The app does a sequential write, using a maximum of NUMBUF (currently
16) buffers for async writes, posts them one at a time with
pvfs2_aio_flush, and then checks the buffer before re-using it with
pvfs2_aio_check.
Then it does 'rewindfile', and immediately starts the read.. So if the
file is small enough to fit in NUMBUF*BUFFER_SIZE, I could issue a read
for the end of the file before the write for the data is retired. But
I'm using a big enough file that the call to PVFS_sys_wait() for the
write is guaranteed to have completed. Unless of course I have some
weird logic error in my read-ahead in get_next_full_readbuf.

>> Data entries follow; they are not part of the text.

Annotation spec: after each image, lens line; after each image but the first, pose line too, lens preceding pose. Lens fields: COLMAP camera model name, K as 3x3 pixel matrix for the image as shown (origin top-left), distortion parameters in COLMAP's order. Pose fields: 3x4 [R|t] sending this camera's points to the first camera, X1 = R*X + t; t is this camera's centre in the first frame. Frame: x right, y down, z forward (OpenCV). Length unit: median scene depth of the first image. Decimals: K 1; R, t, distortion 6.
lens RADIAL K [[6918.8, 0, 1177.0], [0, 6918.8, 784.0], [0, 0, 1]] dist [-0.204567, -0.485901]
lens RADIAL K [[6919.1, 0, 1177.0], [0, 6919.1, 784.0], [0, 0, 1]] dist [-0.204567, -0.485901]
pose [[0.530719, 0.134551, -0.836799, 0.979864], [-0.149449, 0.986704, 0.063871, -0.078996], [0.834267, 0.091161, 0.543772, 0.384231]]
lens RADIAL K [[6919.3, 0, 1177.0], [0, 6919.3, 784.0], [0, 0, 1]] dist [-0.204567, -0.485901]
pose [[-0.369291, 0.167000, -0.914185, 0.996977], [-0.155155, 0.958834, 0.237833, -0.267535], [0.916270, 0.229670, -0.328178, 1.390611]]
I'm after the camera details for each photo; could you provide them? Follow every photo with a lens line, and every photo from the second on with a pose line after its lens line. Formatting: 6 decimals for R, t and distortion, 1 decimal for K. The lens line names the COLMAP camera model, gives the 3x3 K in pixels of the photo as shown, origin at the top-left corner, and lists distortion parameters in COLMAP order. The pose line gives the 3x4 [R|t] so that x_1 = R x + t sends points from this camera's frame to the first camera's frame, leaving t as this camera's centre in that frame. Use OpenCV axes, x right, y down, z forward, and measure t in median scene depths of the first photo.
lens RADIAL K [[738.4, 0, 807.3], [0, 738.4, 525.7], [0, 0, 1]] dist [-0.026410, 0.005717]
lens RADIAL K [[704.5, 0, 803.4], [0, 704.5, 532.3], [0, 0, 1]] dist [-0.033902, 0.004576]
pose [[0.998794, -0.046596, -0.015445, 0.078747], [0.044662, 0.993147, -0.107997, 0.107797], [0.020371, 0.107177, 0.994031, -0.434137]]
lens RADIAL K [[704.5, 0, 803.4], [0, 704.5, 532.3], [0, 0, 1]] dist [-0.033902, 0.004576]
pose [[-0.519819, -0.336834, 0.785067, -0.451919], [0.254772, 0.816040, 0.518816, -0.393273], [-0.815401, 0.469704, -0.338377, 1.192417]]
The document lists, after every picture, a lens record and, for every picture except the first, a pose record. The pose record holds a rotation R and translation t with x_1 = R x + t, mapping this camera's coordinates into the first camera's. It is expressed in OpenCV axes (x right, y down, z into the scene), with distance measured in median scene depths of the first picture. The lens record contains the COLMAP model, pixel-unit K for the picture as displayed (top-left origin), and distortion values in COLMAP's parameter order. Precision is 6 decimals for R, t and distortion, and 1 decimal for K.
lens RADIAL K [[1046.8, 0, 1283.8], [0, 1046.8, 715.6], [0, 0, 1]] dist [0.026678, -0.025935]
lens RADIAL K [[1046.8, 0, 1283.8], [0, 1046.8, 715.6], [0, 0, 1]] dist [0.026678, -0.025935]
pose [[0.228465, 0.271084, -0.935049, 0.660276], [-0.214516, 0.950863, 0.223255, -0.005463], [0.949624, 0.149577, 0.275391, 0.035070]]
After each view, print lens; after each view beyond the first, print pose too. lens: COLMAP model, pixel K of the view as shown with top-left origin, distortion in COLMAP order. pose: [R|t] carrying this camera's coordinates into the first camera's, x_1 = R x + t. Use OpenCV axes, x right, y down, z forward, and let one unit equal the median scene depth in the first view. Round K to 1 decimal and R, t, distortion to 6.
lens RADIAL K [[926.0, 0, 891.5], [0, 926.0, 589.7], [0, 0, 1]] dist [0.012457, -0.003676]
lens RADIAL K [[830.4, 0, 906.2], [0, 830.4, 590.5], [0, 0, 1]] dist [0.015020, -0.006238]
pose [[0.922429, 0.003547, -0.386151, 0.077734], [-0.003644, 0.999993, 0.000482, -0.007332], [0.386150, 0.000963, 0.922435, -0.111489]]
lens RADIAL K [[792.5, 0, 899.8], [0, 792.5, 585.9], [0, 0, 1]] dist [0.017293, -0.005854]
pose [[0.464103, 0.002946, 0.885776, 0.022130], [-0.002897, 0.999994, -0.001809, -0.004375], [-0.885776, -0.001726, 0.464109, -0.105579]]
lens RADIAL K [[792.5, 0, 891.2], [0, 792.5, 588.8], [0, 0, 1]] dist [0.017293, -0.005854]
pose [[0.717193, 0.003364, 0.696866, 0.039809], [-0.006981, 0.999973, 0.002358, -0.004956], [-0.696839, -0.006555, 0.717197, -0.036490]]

A very simple test harness that I just reproduced the problem (along
with the IO shim) is at:
http://www.scl.ameslab.gov/~troy/pvfs/corruption/io.tar.gz
So *if* I have enough printfs that the printing takes longer than the IO
(probably include the RTT to stuff it over my DSL link from home), I get
this:
R 65010 READFILE 65010
R 65011 READFILE 65011
R 65012 READFILE 65012
get_next_full_readbuf: enter userFilePos 1073741824, read_ahead_offset
1107296256
-- buffer 0x100de290 curbuf 2 buffer_ahead_offset 15 size 0
read_ahead_offset 1107296256
get_next_full_readbuf at end of file, no more bufs to fill
pvfs2_aio_check id 0 buf 2 aio_req 0x10104e78 b->offset 1073741824
b->size 33554432
ERROR pvfs2_aio_check called to PVFS_sys_wait for op_id 321 got error 0
ERROR pvfs2_aio_check: buf 2 offset 1073741824 b->size (33554432) !=
total_completed (29360128)
run 'gdb -p 6888' to debug
run 'gdb -p 6888' to debug
If the file already exists, and is big enough, it works just fine.
So there is some race there that is notoriously timing sensitive, thus
has been really erratic for us to reproduce easily. I have suspicions it
will only happen on BMI layers that are fully hardware asynch as well.
(aka, !tcp)
Phil Carns wrote:
Could you break down what the app is doing at a little bit higher
level in this time frame? (ie, how many writes is it posting, how
many reads is it posting, which are concurrent, when it calls wait for
each).
From what I can tell, it looks like there are 30 total isys_io's
posted; the first 15 are writes (triggered by pvfs2_aio_flush) and the
last 15 are reads (triggered by pvfs2_aio_fill). It doesn't look like
there are any waits in between the two, though, if I am reading it right.
Are you calling wait() (or some other variant) between the writes and
the reads? The pvfs2 system interface doesn't order any of the
operations, so it might just be that some of your reads happen to be
hitting the server before your writes have put the data there.
This is different from the standard posix aio; I think their api
automatically orders every I/O operation at least at a file descriptor
level. The PVFS system interface doesn't do anything like that to
prevent I/O operations from getting out of order once they are posted.